Multidrug Resistance Protein Pumps:
Nature's Common Currency

Story By Alison Davis
Illustrated by Andrea Foust

A PHOTO OF SALT MUD FLATS.

 The pudgy "fat innkeeper" worm Urechis caupo, which looks more like a frankfurter than a worm, tunnels through the salty mudflats of Elkhorn Slough, California. It collects food by spinning a sinewy, mucous net. But the muddy cocktail trapped within the net contains more than lunch: within lies a virtual potpourri of chemical toxins, some natural and some man-made, that aren't meant to be eaten. Yet as soon as the poisons find their way into the marine worm's belly, they are spit back out into the mire.

At a nearby hospital, a breast cancer patient is losing her battle against cancer because the tenaciously dividing cancer cells in her body are using the same molecular gadgetry to jettison chemotherapy drugs back into her bloodstream, preventing them from attacking her tumor.

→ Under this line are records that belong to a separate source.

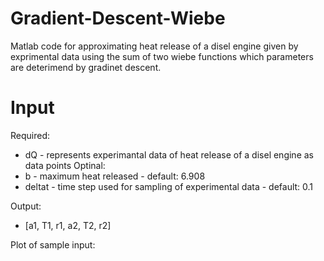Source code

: # Gradient-Descent-Wiebe
Matlab code for approximating heat release of a disel engine given by exprimental data using the sum of two wiebe functions which parameters are deterimend by gradinet descent.


# Input
Required:
- dQ - represents experimantal data of heat release of a disel engine as data points
Optinal:
- b - maximum heat released - default: 6.908 
- deltat - time step used for sampling of experimental data - default: 0.1

Output:
- [a1, T1, r1, a2, T2, r2]

Plot of sample input:

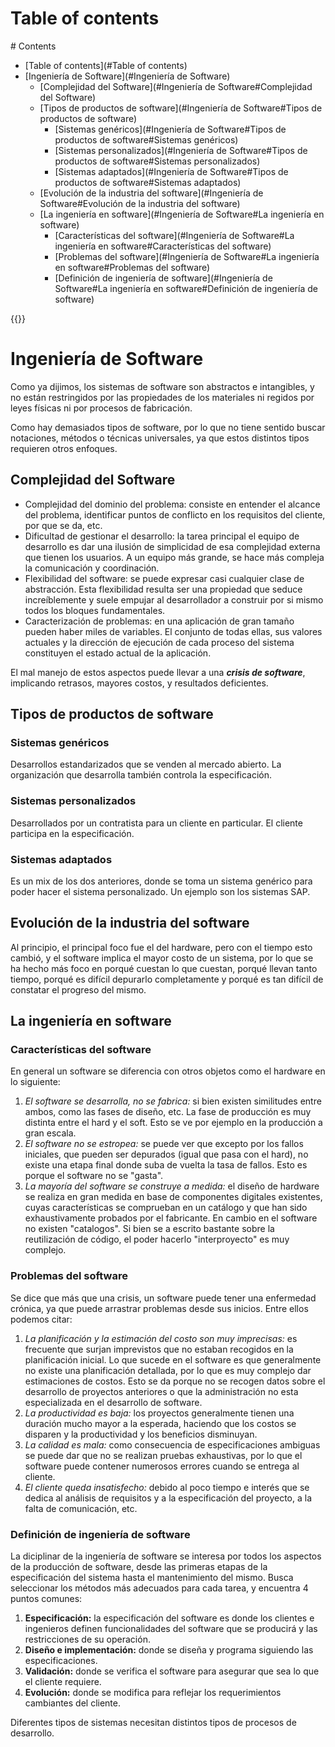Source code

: # Table of contents
<div class='hidden'>
# Contents

- [Table of contents](#Table of contents)
- [Ingeniería de Software](#Ingeniería de Software)
  - [Complejidad del Software](#Ingeniería de Software#Complejidad del Software)
  - [Tipos de productos de software](#Ingeniería de Software#Tipos de productos de software)
    - [Sistemas genéricos](#Ingeniería de Software#Tipos de productos de software#Sistemas genéricos)
    - [Sistemas personalizados](#Ingeniería de Software#Tipos de productos de software#Sistemas personalizados)
    - [Sistemas adaptados](#Ingeniería de Software#Tipos de productos de software#Sistemas adaptados)
  - [Evolución de la industria del software](#Ingeniería de Software#Evolución de la industria del software)
  - [La ingeniería en software](#Ingeniería de Software#La ingeniería en software)
    - [Características del software](#Ingeniería de Software#La ingeniería en software#Características del software)
    - [Problemas del software](#Ingeniería de Software#La ingeniería en software#Problemas del software)
    - [Definición de ingeniería de software](#Ingeniería de Software#La ingeniería en software#Definición de ingeniería de software)

</div>
{{<toc>}}

# Ingeniería de Software

Como ya dijimos, los sistemas de software son abstractos e intangibles, y no 
están restringidos por las propiedades de los materiales ni regidos por leyes
físicas ni por procesos de fabricación.

Como hay demasiados tipos de software, por lo que no tiene sentido buscar 
notaciones, métodos o técnicas universales, ya que estos distintos tipos
requieren otros enfoques.

## Complejidad del Software

- Complejidad del dominio del problema: consiste en entender el alcance del
  problema, identificar puntos de conflicto en los requisitos del cliente, por
  que se da, etc.
- Dificultad de gestionar el desarrollo: la tarea principal el equipo de
  desarrollo es dar una ilusión de simplicidad de esa complejidad externa que
  tienen los usuarios. A un equipo más grande, se hace más compleja la
  comunicación y coordinación.
- Flexibilidad del software: se puede expresar casi cualquier clase de
  abstracción. Esta flexibilidad resulta ser una propiedad que seduce
  increíblemente y suele empujar al desarrollador a construir por si mismo
  todos los bloques fundamentales.
- Caracterización de problemas: en una aplicación de gran tamaño pueden haber
  miles de variables. El conjunto de todas ellas, sus valores actuales y la
  dirección de ejecución de cada proceso del sistema constituyen el estado
  actual de la aplicación.

El mal manejo de estos aspectos puede llevar a una ***crisis de software***,
implicando retrasos, mayores costos, y resultados deficientes.

## Tipos de productos de software

### Sistemas genéricos

Desarrollos estandarizados que se venden al mercado abierto. La organización
que desarrolla también controla la especificación.

### Sistemas personalizados

Desarrollados por un contratista para un cliente en particular. El cliente
participa en la especificación.

### Sistemas adaptados

Es un mix de los dos anteriores, donde se toma un sistema genérico para poder 
hacer el sistema personalizado. Un ejemplo son los sistemas SAP.

## Evolución de la industria del software

Al principio, el principal foco fue el del hardware, pero con el tiempo esto 
cambió, y el software implica el mayor costo de un sistema, por lo que se ha 
hecho más foco en porqué cuestan lo que cuestan, porqué llevan tanto tiempo,
porqué es difícil depurarlo completamente y porqué es tan difícil de constatar
el progreso del mismo.

## La ingeniería en software

### Características del software

En general un software se diferencia con otros objetos como el hardware en lo 
siguiente:


1. *El software se desarrolla, no se fabrica:* si bien existen similitudes
   entre ambos, como las fases de diseño, etc. La fase de producción  es muy
   distinta entre el hard y el soft. Esto se ve por ejemplo en la producción a
   gran escala.
2. *El software no se estropea:* se puede ver que excepto por los fallos
   iniciales, que pueden ser depurados (igual que pasa con el hard), no existe
   una etapa final donde suba de vuelta la tasa de fallos. Esto es porque el
   software no se "gasta".
3. *La mayoría del software se construye a medida:* el diseño de hardware se
   realiza en gran medida en base de componentes digitales existentes, cuyas
   características se comprueban en un catálogo y que han sido exhaustivamente
   probados por el fabricante. En cambio en el software no existen "catalogos".
   Si bien se a escrito bastante sobre la reutilización de código, el poder
   hacerlo "interproyecto" es muy complejo.

### Problemas del software

Se dice que más que una crisis, un software puede tener una enfermedad crónica, 
ya que puede arrastrar problemas desde sus inicios. Entre ellos podemos citar:

1. *La planificación y la estimación del costo son muy imprecisas:* es frecuente
  que surjan imprevistos que no estaban recogidos en la planificación inicial.
  Lo que sucede en el software es que generalmente no existe una planificación
  detallada, por lo que es muy complejo dar estimaciones de costos. Esto se da
  porque no se recogen datos sobre el desarrollo de proyectos anteriores o que
  la administración no esta especializada en el desarrollo de software.
2. *La productividad es baja:* los proyectos generalmente tienen una duración
   mucho mayor a la esperada, haciendo que los costos se disparen y la
   productividad y los beneficios disminuyan.
3. *La calidad es mala:* como consecuencia de especificaciones ambiguas se
   puede dar que no se realizan pruebas exhaustivas, por lo que el software
   puede contener numerosos errores cuando se entrega al cliente.
4. *El cliente queda insatisfecho:* debido al poco tiempo e interés que se
   dedica al análisis de requisitos y a la especificación del proyecto, a la
   falta de comunicación, etc.

### Definición de ingeniería de software

La diciplinar de la ingeniería de software se interesa por todos los aspectos
de la producción de software, desde las primeras etapas de la especificación
del sistema hasta el mantenimiento del mismo. Busca seleccionar los métodos más
adecuados para cada tarea, y encuentra 4 puntos comunes:

1. **Especificación:** la especificación del software es donde los clientes e
   ingenieros definen funcionalidades del software que se producirá y las
   restricciones de su operación.
2. **Diseño e implementación:** donde se diseña y programa siguiendo las
   especificaciones.
3. **Validación:** donde se verifica el software para asegurar que sea lo que
   el cliente requiere.
4. **Evolución:** donde se modifica para reflejar los requerimientos cambiantes
   del cliente.

Diferentes tipos de sistemas necesitan distintos tipos de procesos de
desarrollo.
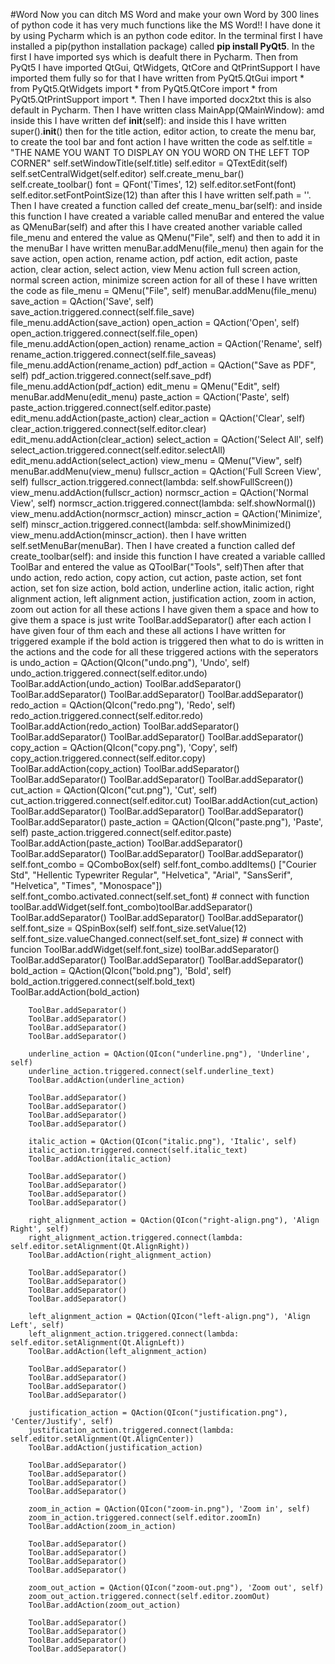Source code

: #Word
Now you can ditch MS Word and make your own Word by 300 lines of python code it has very much functions like the MS Word!!
I have done it by using Pycharm which is an python code editor.
In the terminal first I have installed a pip(python installation package) called **pip install PyQt5**.
In the first I have imported sys which is deafult there in Pycharm.
Then from PyQt5 I have imported QtGui, QtWidgets, QtCore and QtPrintSupport I have imported them fully so for that I have written from PyQt5.QtGui import * from PyQt5.QtWidgets import * from PyQt5.QtCore import * from PyQt5.QtPrintSupport import *.
Then I have imported docx2txt this is also default in Pycharm.
Then I have written class MainApp(QMainWindow): amd inside this I have written def __init__(self): and inside this I have written super().__init__() then for the title action, editor action, to create the menu bar, to create the tool bar and font action I have written the code as self.title = "THE NAME YOU WANT TO DISPLAY ON YOU WORD ON THE LEFT TOP CORNER" self.setWindowTitle(self.title) self.editor = QTextEdit(self) self.setCentralWidget(self.editor) self.create_menu_bar() self.create_toolbar() font = QFont('Times', 12) self.editor.setFont(font) self.editor.setFontPointSize(12) than after this I have written self.path = ''.
Then I have created a function called def create_menu_bar(self): and inside this function I have created a variable called menuBar and entered the value as QMenuBar(self) and after this I have created another variable called file_menu and entered the value as QMenu("File", self) and then to add it in the menuBar I have written menuBar.addMenu(file_menu) then again for the save action, open action, rename action, pdf action, edit action, paste action, clear action, select action, view Menu action full screen action, normal screen action, minimize screen action for all of these I have written the code as file_menu = QMenu("File", self) menuBar.addMenu(file_menu) save_action = QAction('Save', self) save_action.triggered.connect(self.file_save) file_menu.addAction(save_action) open_action = QAction('Open', self) open_action.triggered.connect(self.file_open) file_menu.addAction(open_action) rename_action = QAction('Rename', self) rename_action.triggered.connect(self.file_saveas) file_menu.addAction(rename_action) pdf_action = QAction("Save as PDF", self) pdf_action.triggered.connect(self.save_pdf) file_menu.addAction(pdf_action) edit_menu = QMenu("Edit", self) menuBar.addMenu(edit_menu) paste_action = QAction('Paste', self) paste_action.triggered.connect(self.editor.paste) edit_menu.addAction(paste_action) clear_action = QAction('Clear', self) clear_action.triggered.connect(self.editor.clear) edit_menu.addAction(clear_action) select_action = QAction('Select All', self) select_action.triggered.connect(self.editor.selectAll) edit_menu.addAction(select_action) view_menu = QMenu("View", self) menuBar.addMenu(view_menu) fullscr_action = QAction('Full Screen View', self) fullscr_action.triggered.connect(lambda: self.showFullScreen()) view_menu.addAction(fullscr_action) normscr_action = QAction('Normal View', self) normscr_action.triggered.connect(lambda: self.showNormal()) view_menu.addAction(normscr_action) minscr_action = QAction('Minimize', self) minscr_action.triggered.connect(lambda: self.showMinimized() view_menu.addAction(minscr_action). then I have written self.setMenuBar(menuBar).
Then I have created a function called def create_toolbar(self): and inside this function I have created a variable callled ToolBar and entered the value as QToolBar("Tools", self)Then after that undo action, redo action, copy action, cut action, paste action, set font action, set fon size action, bold action, underline action, italic action, right alignment action, left alignment action, justification action, zoom in action, zoom out action for all these actions I have given them a space and how to give them a space is just write ToolBar.addSeparator() after each action I have given four of thm each and these all actions I have written for triggered example if the bold action is triggered then what to do is written in the actions and the code for all these triggered actions with the seperators is undo_action = QAction(QIcon("undo.png"), 'Undo', self) undo_action.triggered.connect(self.editor.undo) ToolBar.addAction(undo_action) ToolBar.addSeparator() ToolBar.addSeparator() ToolBar.addSeparator() ToolBar.addSeparator() redo_action = QAction(QIcon("redo.png"), 'Redo', self) redo_action.triggered.connect(self.editor.redo) ToolBar.addAction(redo_action) ToolBar.addSeparator() ToolBar.addSeparator() ToolBar.addSeparator() ToolBar.addSeparator() copy_action = QAction(QIcon("copy.png"), 'Copy', self) copy_action.triggered.connect(self.editor.copy) ToolBar.addAction(copy_action) ToolBar.addSeparator() ToolBar.addSeparator() ToolBar.addSeparator() ToolBar.addSeparator() cut_action = QAction(QIcon("cut.png"), 'Cut', self) cut_action.triggered.connect(self.editor.cut) ToolBar.addAction(cut_action) ToolBar.addSeparator() ToolBar.addSeparator() ToolBar.addSeparator() ToolBar.addSeparator() paste_action = QAction(QIcon("paste.png"), 'Paste', self) paste_action.triggered.connect(self.editor.paste) ToolBar.addAction(paste_action) ToolBar.addSeparator() ToolBar.addSeparator() ToolBar.addSeparator() ToolBar.addSeparator() self.font_combo = QComboBox(self) self.font_combo.addItems() ["Courier Std", "Hellentic Typewriter Regular", "Helvetica", "Arial", "SansSerif", "Helvetica", "Times", "Monospace"]) self.font_combo.activated.connect(self.set_font)  # connect with function toolBar.addWidget(self.font_combo)toolBar.addSeparator() ToolBar.addSeparator()  ToolBar.addSeparator() ToolBar.addSeparator() self.font_size = QSpinBox(self) self.font_size.setValue(12) self.font_size.valueChanged.connect(self.set_font_size)  # connect with funcion ToolBar.addWidget(self.font_size) toolBar.addSeparator() ToolBar.addSeparator() ToolBar.addSeparator() ToolBar.addSeparator() bold_action = QAction(QIcon("bold.png"), 'Bold', self)
        bold_action.triggered.connect(self.bold_text)
        ToolBar.addAction(bold_action)

        ToolBar.addSeparator()
        ToolBar.addSeparator()
        ToolBar.addSeparator()
        ToolBar.addSeparator()

        underline_action = QAction(QIcon("underline.png"), 'Underline', self)
        underline_action.triggered.connect(self.underline_text)
        ToolBar.addAction(underline_action)

        ToolBar.addSeparator()
        ToolBar.addSeparator()
        ToolBar.addSeparator()
        ToolBar.addSeparator()

        italic_action = QAction(QIcon("italic.png"), 'Italic', self)
        italic_action.triggered.connect(self.italic_text)
        ToolBar.addAction(italic_action)

        ToolBar.addSeparator()
        ToolBar.addSeparator()
        ToolBar.addSeparator()
        ToolBar.addSeparator()

        right_alignment_action = QAction(QIcon("right-align.png"), 'Align Right', self)
        right_alignment_action.triggered.connect(lambda: self.editor.setAlignment(Qt.AlignRight))
        ToolBar.addAction(right_alignment_action)

        ToolBar.addSeparator()
        ToolBar.addSeparator()
        ToolBar.addSeparator()
        ToolBar.addSeparator()

        left_alignment_action = QAction(QIcon("left-align.png"), 'Align Left', self)
        left_alignment_action.triggered.connect(lambda: self.editor.setAlignment(Qt.AlignLeft))
        ToolBar.addAction(left_alignment_action)

        ToolBar.addSeparator()
        ToolBar.addSeparator()
        ToolBar.addSeparator()
        ToolBar.addSeparator()

        justification_action = QAction(QIcon("justification.png"), 'Center/Justify', self)
        justification_action.triggered.connect(lambda: self.editor.setAlignment(Qt.AlignCenter))
        ToolBar.addAction(justification_action)

        ToolBar.addSeparator()
        ToolBar.addSeparator()
        ToolBar.addSeparator()
        ToolBar.addSeparator()

        zoom_in_action = QAction(QIcon("zoom-in.png"), 'Zoom in', self)
        zoom_in_action.triggered.connect(self.editor.zoomIn)
        ToolBar.addAction(zoom_in_action)

        ToolBar.addSeparator()
        ToolBar.addSeparator()
        ToolBar.addSeparator()
        ToolBar.addSeparator()

        zoom_out_action = QAction(QIcon("zoom-out.png"), 'Zoom out', self)
        zoom_out_action.triggered.connect(self.editor.zoomOut)
        ToolBar.addAction(zoom_out_action)

        ToolBar.addSeparator()
        ToolBar.addSeparator()
        ToolBar.addSeparator()
        ToolBar.addSeparator()
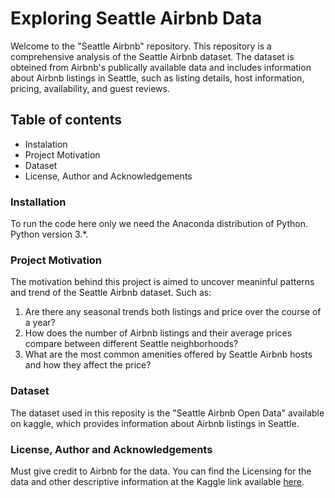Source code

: # Exploring Seattle Airbnb Data
Welcome to the "Seattle Airbnb" repository. This repository is a comprehensive analysis of the Seattle Airbnb dataset. The dataset is obteined from Airbnb's publically available data and includes information about Airbnb listings in Seattle, such as listing details, host information, pricing, availability, and guest reviews.

## Table of contents
- Instalation
- Project Motivation 
- Dataset
- License, Author and Acknowledgements

### Installation
To run the code here only we need the Anaconda distribution of Python. Python version 3.*.

### Project Motivation
The motivation behind this project is aimed to uncover meaninful patterns and trend of the Seattle Airbnb dataset. Such as:
1. Are there any seasonal trends both listings and price over the course of a year?
2. How does the number of Airbnb listings and their average prices compare between different Seattle neighborhoods?
3. What are the most common amenities offered by Seattle Airbnb hosts and how they affect the price?

### Dataset
The dataset used in this reposity is the "Seattle Airbnb Open Data"  available on kaggle, which provides information about Airbnb listings in Seattle.

### License, Author and Acknowledgements
Must give credit to Airbnb for the data. You can find the Licensing for the data and other descriptive information at the Kaggle link available [here](https://www.kaggle.com/datasets/airbnb/seattle?select=reviews.csv).











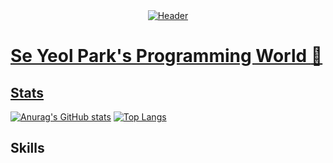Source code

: <div align="center">
<a href="https://github.com/SeYeol00/"><img alt="Header" src="https://capsule-render.vercel.app/api?type=slice&color=timeAuto&height=250&section=header&text=Se-Yeol&fontSize=90&fontAlign=80&fontAlignY=0&rotate=16&animation=fadeIn&desc=Everyday%20Steady,%20but%20not%20Simple&desczSize=24&FontSize=50&descAlign=25&descAlignY=25">
</div>

# Se Yeol Park's Programming World :sparkling_heart:

## Stats
[![Anurag's GitHub stats](https://github-readme-stats.vercel.app/api?username=SeYeol00&show_icons=true&theme=dark)](https://github.com/anuraghazra/github-readme-stats)
[![Top Langs](https://github-readme-stats.vercel.app/api/top-langs/?username=SeYeol00&hide_progress=true&theme=dark)](https://github.com/anuraghazra/github-readme-stats)


## Skills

The fates of the worm and the woman are linked by a sub-microscopic pumping mechanism. A protein called a "multidrug resistance," or MDR pump, is nature's common currency here. Embedded within a cell's membrane, this protein protects a cell by ejecting a variety of molecules in many cases, toxins on contact. The cell might be a bacterium, in which case the "toxins" are antibiotics. With cancer cells, the "poisons" are chemotherapy drugs. MDR pumps are being discovered in almost every organism searched, including Urechis caupo that calls polluted, toxin-laden mud home, says Stanford University embryologist David Epel. Detecting traces of MDR in such a wide array of organisms is leading scientists like Epel to believe that this line of defense has persisted for a long, long time in biology, usually the signature of a very important molecule.